■ Exercise: Duplicate everything from the start of the rows down to the line containing "ഉരുകിയൊലിക്കുന്ന", both ends included, and leave the pictures out of your answer.

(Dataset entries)
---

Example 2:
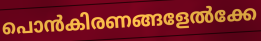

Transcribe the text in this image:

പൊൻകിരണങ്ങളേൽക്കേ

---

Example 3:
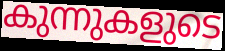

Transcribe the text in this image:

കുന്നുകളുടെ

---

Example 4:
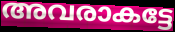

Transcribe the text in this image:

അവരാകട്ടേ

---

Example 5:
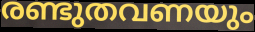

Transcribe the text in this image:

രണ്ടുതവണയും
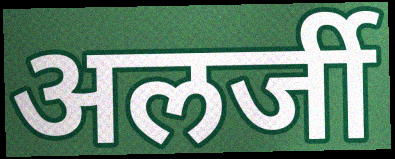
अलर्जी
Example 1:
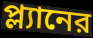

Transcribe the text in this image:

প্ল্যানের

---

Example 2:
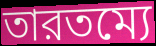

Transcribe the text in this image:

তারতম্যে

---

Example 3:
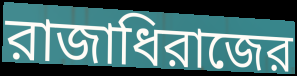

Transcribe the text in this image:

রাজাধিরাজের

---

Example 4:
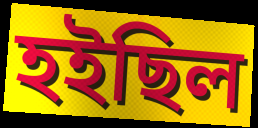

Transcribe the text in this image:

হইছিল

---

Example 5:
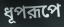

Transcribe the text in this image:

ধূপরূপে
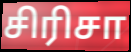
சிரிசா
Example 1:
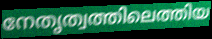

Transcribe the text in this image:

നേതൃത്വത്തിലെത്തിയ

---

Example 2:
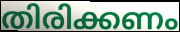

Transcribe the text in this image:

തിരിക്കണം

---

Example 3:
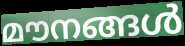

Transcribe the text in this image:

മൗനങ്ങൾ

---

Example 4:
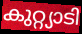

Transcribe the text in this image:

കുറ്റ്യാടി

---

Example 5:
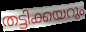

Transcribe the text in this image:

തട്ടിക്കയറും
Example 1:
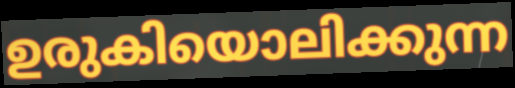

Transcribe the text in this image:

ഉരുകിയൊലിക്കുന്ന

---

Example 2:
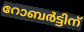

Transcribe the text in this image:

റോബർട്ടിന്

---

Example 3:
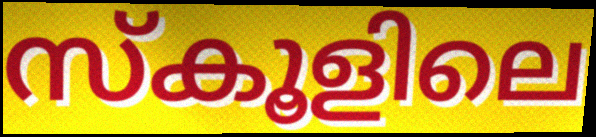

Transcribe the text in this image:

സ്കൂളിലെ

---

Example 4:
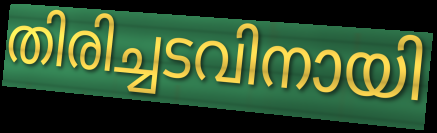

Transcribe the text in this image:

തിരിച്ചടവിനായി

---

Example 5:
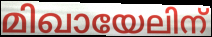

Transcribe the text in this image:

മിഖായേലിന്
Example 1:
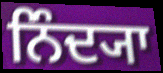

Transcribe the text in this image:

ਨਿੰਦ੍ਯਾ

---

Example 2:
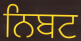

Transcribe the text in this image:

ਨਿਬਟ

■ Answer for the task:
---

Example 2:

Transcribe the text in this image:

പൊൻകിരണങ്ങളേൽക്കേ

---

Example 3:

Transcribe the text in this image:

കുന്നുകളുടെ

---

Example 4:

Transcribe the text in this image:

അവരാകട്ടേ

---

Example 5:

Transcribe the text in this image:

രണ്ടുതവണയും
अलर्जी
Example 1:

Transcribe the text in this image:

প্ল্যানের

---

Example 2:

Transcribe the text in this image:

তারতম্যে

---

Example 3:

Transcribe the text in this image:

রাজাধিরাজের

---

Example 4:

Transcribe the text in this image:

হইছিল

---

Example 5:

Transcribe the text in this image:

ধূপরূপে
சிரிசா
Example 1:

Transcribe the text in this image:

നേതൃത്വത്തിലെത്തിയ

---

Example 2:

Transcribe the text in this image:

തിരിക്കണം

---

Example 3:

Transcribe the text in this image:

മൗനങ്ങൾ

---

Example 4:

Transcribe the text in this image:

കുറ്റ്യാടി

---

Example 5:

Transcribe the text in this image:

തട്ടിക്കയറും
Example 1:

Transcribe the text in this image:

ഉരുകിയൊലിക്കുന്ന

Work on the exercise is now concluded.